Each entry matches the requesting program's resolved executable path (/proc/<pid>/exe, e.g. /usr/bin/pacman — never the spoofable argv[0]), that path's basename when the entry contains no /, or the polkit action id (agent path).

⚠️ An allow entry is passwordless elevation for that target — as load-bearing as a sudoers NOPASSWD line. Prefer absolute paths, keep the list short.

[policy]
allow = [
    "/usr/bin/topgrade",                         # full path (recommended)
    "pacman",                                    # basename: any path named 'pacman'
]
deny = [
    "org.freedesktop.systemd1.manage-units",     # polkit action id
]

[notifications]

Desktop notifications (via notify-send / libnotify) on the polkit/GUI auth path. Terminal sudo/su denials are already visible in the terminal, so they're not covered.

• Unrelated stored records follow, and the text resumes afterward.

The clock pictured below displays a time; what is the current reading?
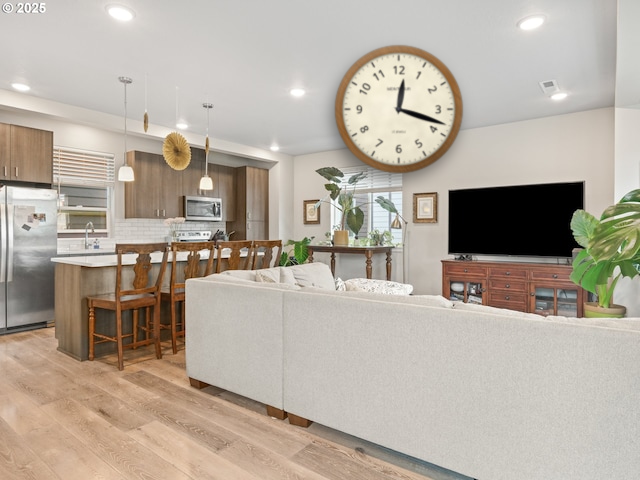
12:18
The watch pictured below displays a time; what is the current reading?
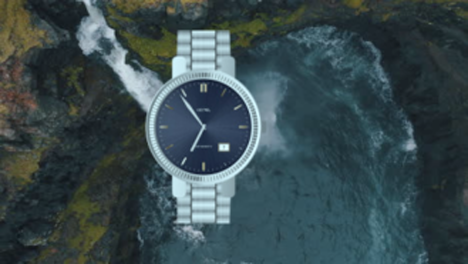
6:54
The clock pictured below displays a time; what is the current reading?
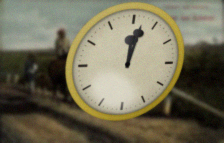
12:02
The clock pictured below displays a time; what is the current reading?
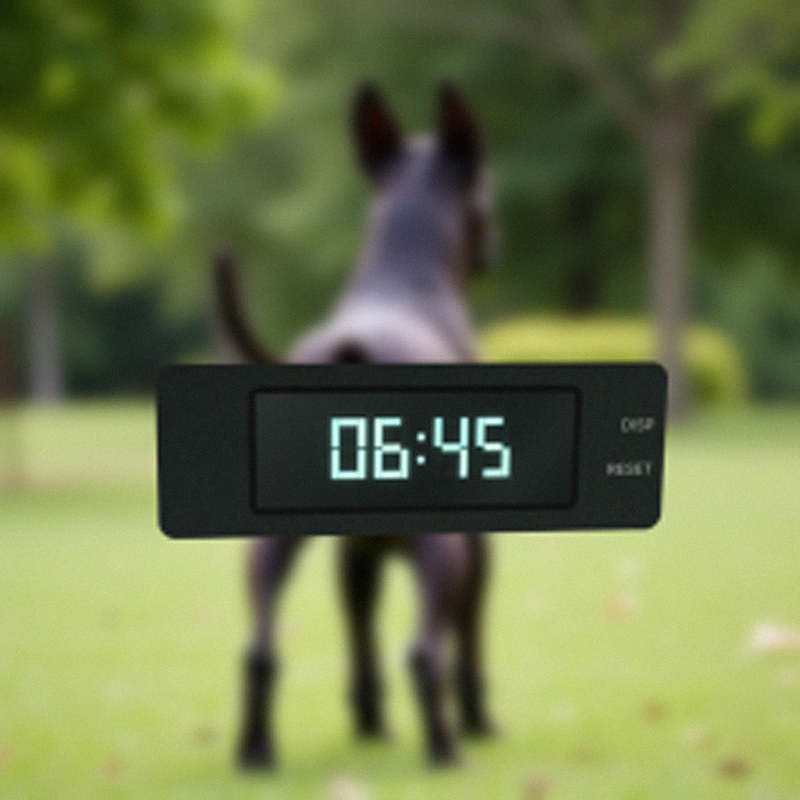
6:45
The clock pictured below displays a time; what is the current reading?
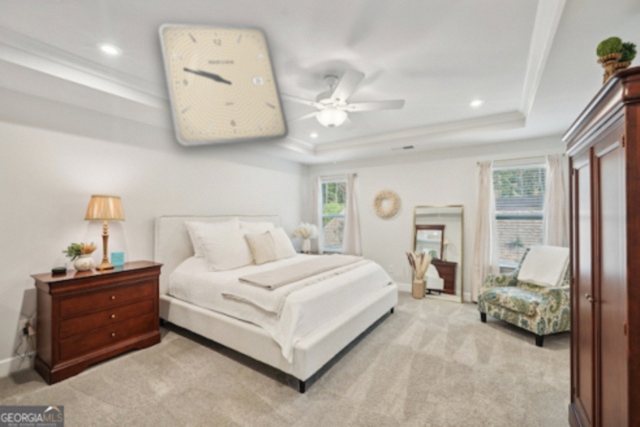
9:48
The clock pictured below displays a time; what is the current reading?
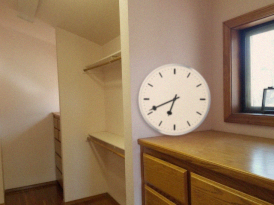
6:41
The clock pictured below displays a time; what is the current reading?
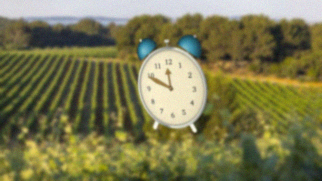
11:49
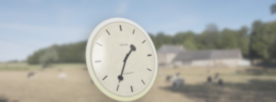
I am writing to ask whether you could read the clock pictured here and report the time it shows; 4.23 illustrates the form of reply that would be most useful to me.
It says 1.35
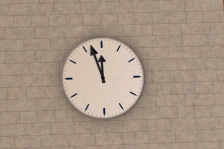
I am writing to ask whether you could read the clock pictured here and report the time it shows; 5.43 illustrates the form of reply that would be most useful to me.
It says 11.57
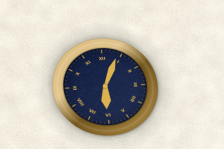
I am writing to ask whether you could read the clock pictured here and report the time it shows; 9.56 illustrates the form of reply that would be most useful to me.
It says 6.04
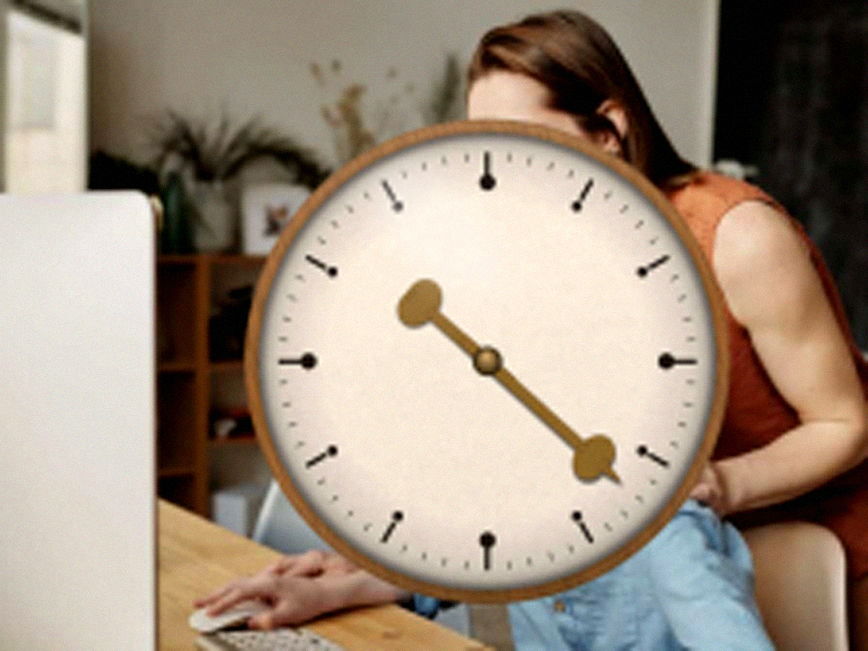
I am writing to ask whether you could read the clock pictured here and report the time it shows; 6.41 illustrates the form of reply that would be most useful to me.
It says 10.22
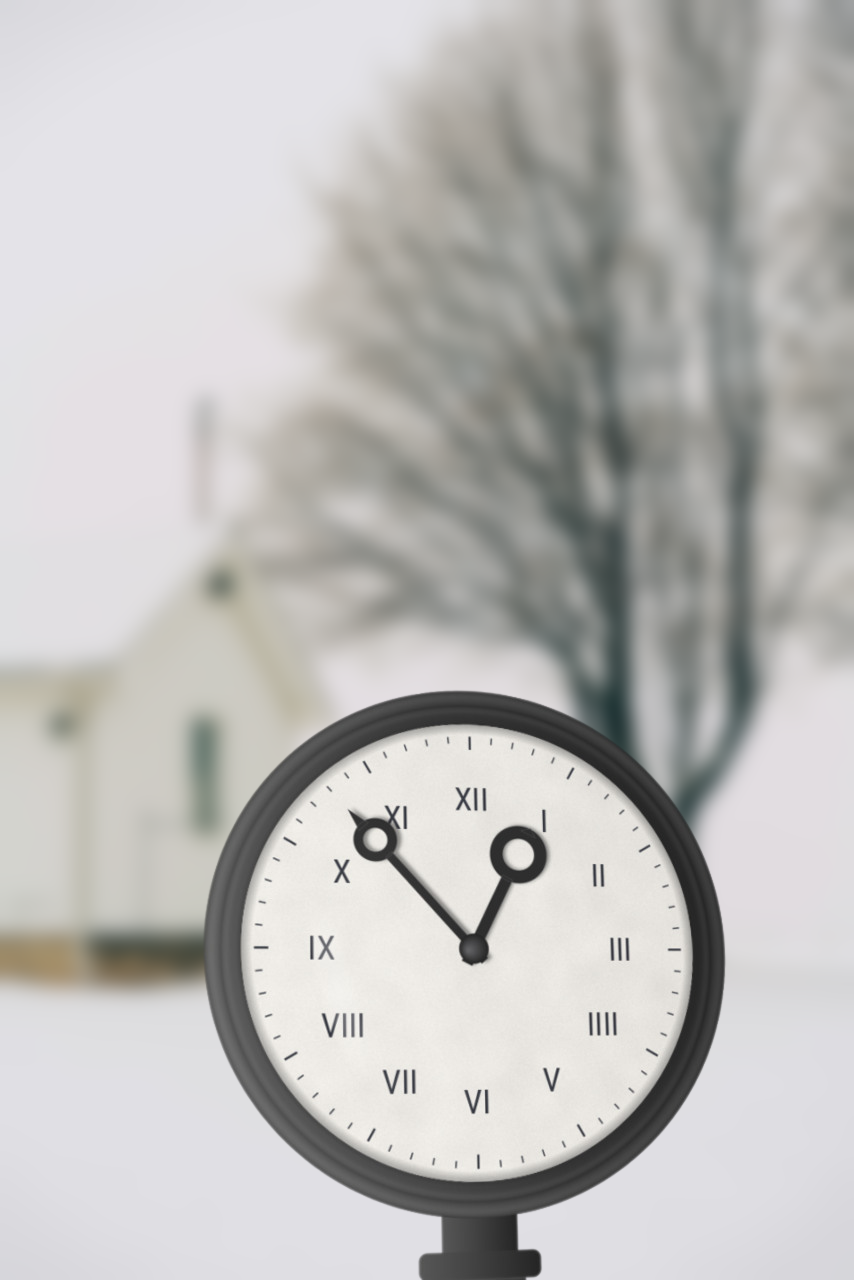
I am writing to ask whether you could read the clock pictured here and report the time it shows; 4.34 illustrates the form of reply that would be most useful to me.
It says 12.53
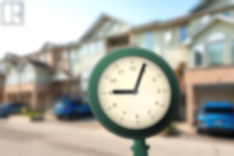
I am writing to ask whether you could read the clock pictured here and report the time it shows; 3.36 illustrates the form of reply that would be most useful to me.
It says 9.04
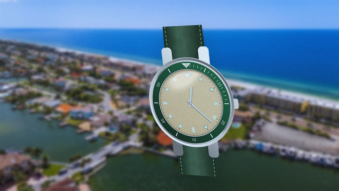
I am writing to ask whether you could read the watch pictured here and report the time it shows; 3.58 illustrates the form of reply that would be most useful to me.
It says 12.22
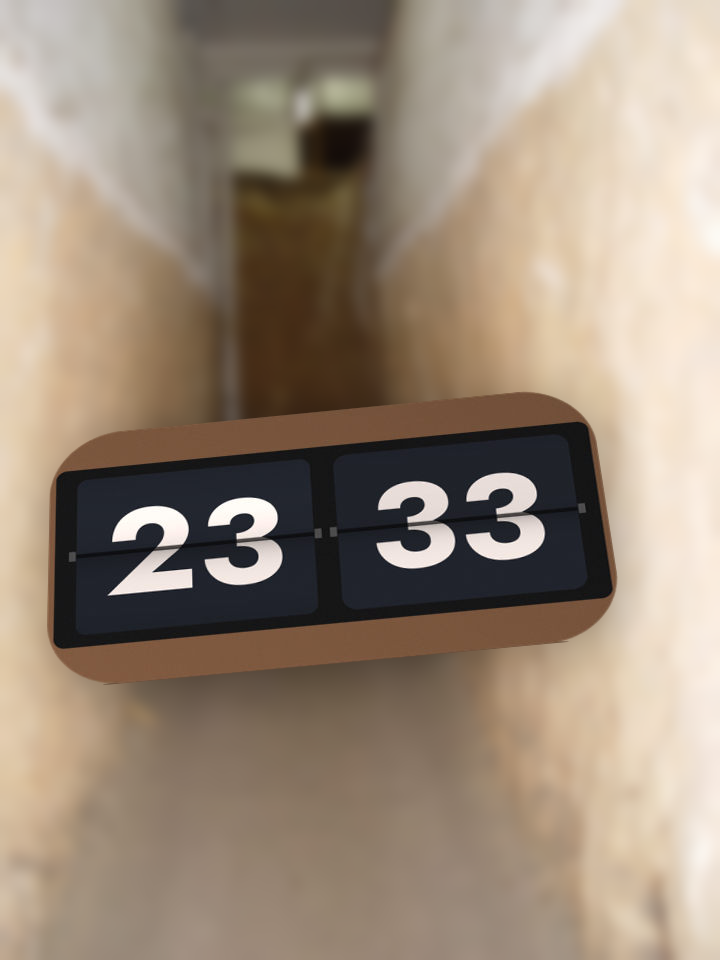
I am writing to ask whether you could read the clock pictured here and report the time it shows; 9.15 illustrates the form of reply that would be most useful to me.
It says 23.33
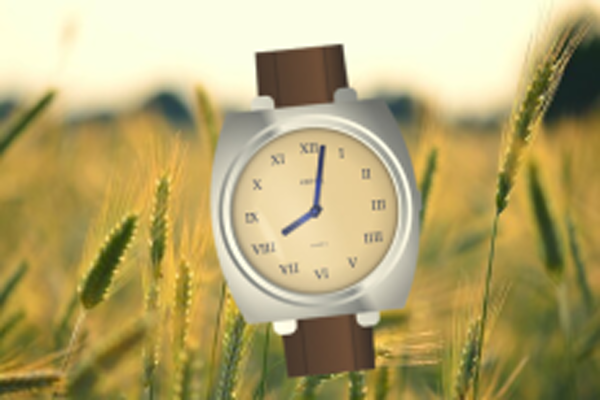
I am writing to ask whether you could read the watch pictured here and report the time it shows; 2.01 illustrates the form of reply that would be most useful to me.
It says 8.02
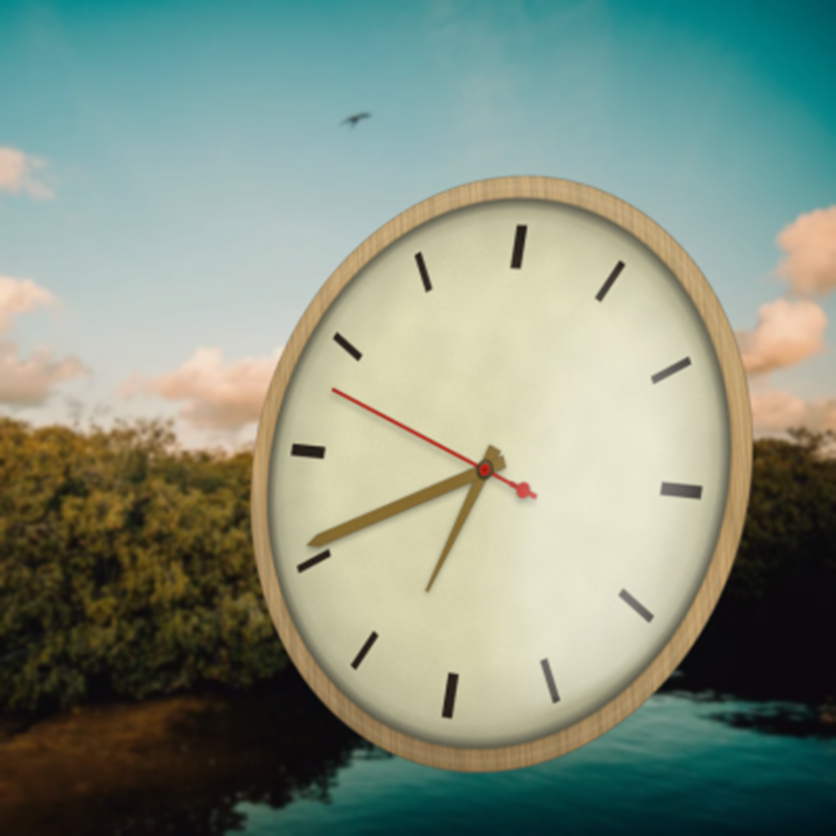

Both default off.

KeyTypeDefaultDescription
on_denyboolfalseNotify when a request is denied (including silent [policy] denials, where no dialog appeared).
on_timeoutboolfalseNotify when a request auto-denies on timeout.
[notifications]
on_deny = true
on_timeout = true

Tokens

Inside message and secondary the following expand at runtime:

TokenExpands to
%uUsername being authenticated
%sPAM service name (sudo, polkit-1, …)
%pRequesting process's executable path basename
%%Literal %

Unknown %x sequences are preserved verbatim so a typo is visible to the admin in the rendered dialog.

Example

# /etc/security/sentinel.conf

[general]
enabled = true
timeout = 30
randomize_buttons = true
headless_action = "password"
min_display_time_ms = 500
remember_seconds = 300        # GUI checkbox window (default); 0 = hide/off

[appearance]
title = "Authentication Required"
message = 'The application "%p" is requesting elevated privileges.'
secondary = ""

[audio]
sound_name = "dialog-warning"

# Auto-allow/deny before the dialog (off by default — empty lists).
[policy]
allow = []
deny = []

# Desktop notification on deny/timeout (polkit/GUI path).
[notifications]
on_deny = false
on_timeout = false

[services.sudo]
timeout = 30
remember_seconds = 300        # per-command window (shipped default); 0 = confirm every time

[services."polkit-1"]
timeout = 60

[services.su]
enabled = false

[services.gdm-password]
enabled = false

[services.lightdm]
enabled = false

[services.sddm]
enabled = false

Localization

The helper's UI chrome (button labels, "Show details" toggle, "Auto-deny in Ns") is localized from the system locale (LC_ALL/LC_MESSAGES/LANG).

The KDE helper (sentinel-helper-kde) localizes this chrome via sentinel_shared::ui_i18n, which ships 12 languages: en, de, es, fr, it, ja, nl, pl, pt, ru, tr, zh.

The dialog message/title/secondary are admin-supplied via this config file — they're rendered verbatim as you write them. If you leave the defaults (title, message), the helper substitutes the locale's own translation; once you customise them, your text wins.

Locale resolution: LC_ALLLC_MESSAGESLANG, reduced to its 2-letter language code (tr_TR.UTF-8tr), falling back to en for unknown or unset values.